- Document segment

────────────────────

Don't give him $! He may be intelligent and sweet, but he's still an overgrown child who has no motivation to change at this time. Drug addicts are excellent liars, especially to themselves.
@@KatJ3st I understand your take and I do agree with you on most of your points. And I agree I will never directly give money but this is more so if they ever needed someone to talk to or maybe them just seeing positive reinforcement could help stir something up inside them. Even if it’s only one person and for one moment, it’s progress. Not saying this is going to fix or solve anything, just want those out there struggling to know, I see you, see your pain and I don’t want people to feel like they’re alone.
@@carltonthepug Everyone starts off good, no matter what they then go thru, with the exception of this man, most of them are ruined by childhood abuse, so don't do that plz 💯💯
A rarity he is. I honestly think the way he navigates his thoughts and emotions is incredibly fascinating. His self awareness is admirable. I just said the other day about how I’m always trying to reinvent the wheel and my jaw hit the floor when he said that. Please keep us updated on Tyler, this interview hit home… 💞
I used to say that, too: "I didn't get the book of how to do life right." He reminds me of my youngest son, good looking, intelligent, musically and artistically talented, hyper sensitive and empathetic, but really hard on himself, not a macho man, a magnet to females and a target for jealous males. He discovered an escape with alcohol and drugs and is constantly battling these addictions...
Hey I appreciate your input. How did you manage to stop telling yourself that you used to not get life right? Or are you still finding life challenging? Would love to hear back
I can relate to this dude. My father growing up was a GREAT financial provider, he just retired being a Captain/Pilot for a very well known international commercial airline since 1984. My mother was the emotionally available one, until my early teens when her alcoholism took over. She died in 2011. I’m 33 now with an 8 year old, who my father has STILL not met or even spoken to once on the phone. I tried being the bigger man and reaching out for the sake of my daughter.....but he never takes the offer. You can’t change a narcissist.

────────────────────

- Record extracts
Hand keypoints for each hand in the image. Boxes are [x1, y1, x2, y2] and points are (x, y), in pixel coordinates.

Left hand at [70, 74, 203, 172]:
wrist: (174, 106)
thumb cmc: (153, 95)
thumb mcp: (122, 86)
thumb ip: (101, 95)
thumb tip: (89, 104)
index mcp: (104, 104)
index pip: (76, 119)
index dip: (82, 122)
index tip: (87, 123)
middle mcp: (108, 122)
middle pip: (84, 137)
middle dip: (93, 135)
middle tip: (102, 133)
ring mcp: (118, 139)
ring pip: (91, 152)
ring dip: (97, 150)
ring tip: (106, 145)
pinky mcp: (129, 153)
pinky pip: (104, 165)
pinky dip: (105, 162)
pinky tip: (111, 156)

────────────────────

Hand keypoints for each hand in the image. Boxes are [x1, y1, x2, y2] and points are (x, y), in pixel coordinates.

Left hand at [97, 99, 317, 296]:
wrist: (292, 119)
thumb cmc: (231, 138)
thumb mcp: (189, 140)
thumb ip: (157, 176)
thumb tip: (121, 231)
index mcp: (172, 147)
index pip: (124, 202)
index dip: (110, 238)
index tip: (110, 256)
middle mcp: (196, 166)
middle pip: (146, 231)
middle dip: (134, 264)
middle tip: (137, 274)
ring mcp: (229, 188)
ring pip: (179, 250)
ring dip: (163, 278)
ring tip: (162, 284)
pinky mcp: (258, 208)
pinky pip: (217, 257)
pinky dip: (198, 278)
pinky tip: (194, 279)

────────────────────

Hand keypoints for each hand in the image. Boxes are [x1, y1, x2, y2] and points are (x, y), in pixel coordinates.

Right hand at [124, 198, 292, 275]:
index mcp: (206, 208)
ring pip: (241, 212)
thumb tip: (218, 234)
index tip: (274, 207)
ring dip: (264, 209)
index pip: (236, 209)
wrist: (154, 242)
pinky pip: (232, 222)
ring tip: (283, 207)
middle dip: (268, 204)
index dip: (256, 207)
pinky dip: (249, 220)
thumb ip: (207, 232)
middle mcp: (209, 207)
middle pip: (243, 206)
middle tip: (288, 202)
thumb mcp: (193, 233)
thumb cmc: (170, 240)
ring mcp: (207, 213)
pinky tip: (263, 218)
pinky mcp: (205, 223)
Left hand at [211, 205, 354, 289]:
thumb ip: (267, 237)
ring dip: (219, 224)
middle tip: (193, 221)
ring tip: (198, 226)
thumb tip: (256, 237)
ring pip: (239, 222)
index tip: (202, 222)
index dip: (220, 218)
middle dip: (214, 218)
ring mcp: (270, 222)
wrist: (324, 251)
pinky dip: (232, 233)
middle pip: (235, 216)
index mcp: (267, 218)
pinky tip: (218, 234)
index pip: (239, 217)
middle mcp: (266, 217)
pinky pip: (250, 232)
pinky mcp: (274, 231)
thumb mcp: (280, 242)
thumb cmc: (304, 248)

────────────────────

- Aim of the exercise
Continue the comment thread about the addiction interview from its last comment.

- Response for this exercise
@@Mint-kj9kw hahaha actually yes he did get remarried to another flight attendant. My mother was a flight attendant up until the time she got pregnant with me. Yes you are right too pilots cheat like crazy.
Mark, I’ve been following your channel for about 2 years . I love your non judgmental style of interviewing . You really allow people to shine and tell their stories
You could see it in his eyes a couple of times. Something clicked… a realization. Hope he follows up on that. We really need people like him in this life… non addicted of course.
a few clicks sure. he will have to sort himself out. we don't need him now. maybe in 2 thousand years. about 30-40 lifetimes from now. Ironic that in the final lifetimes, those that can help the most...are often the most broken.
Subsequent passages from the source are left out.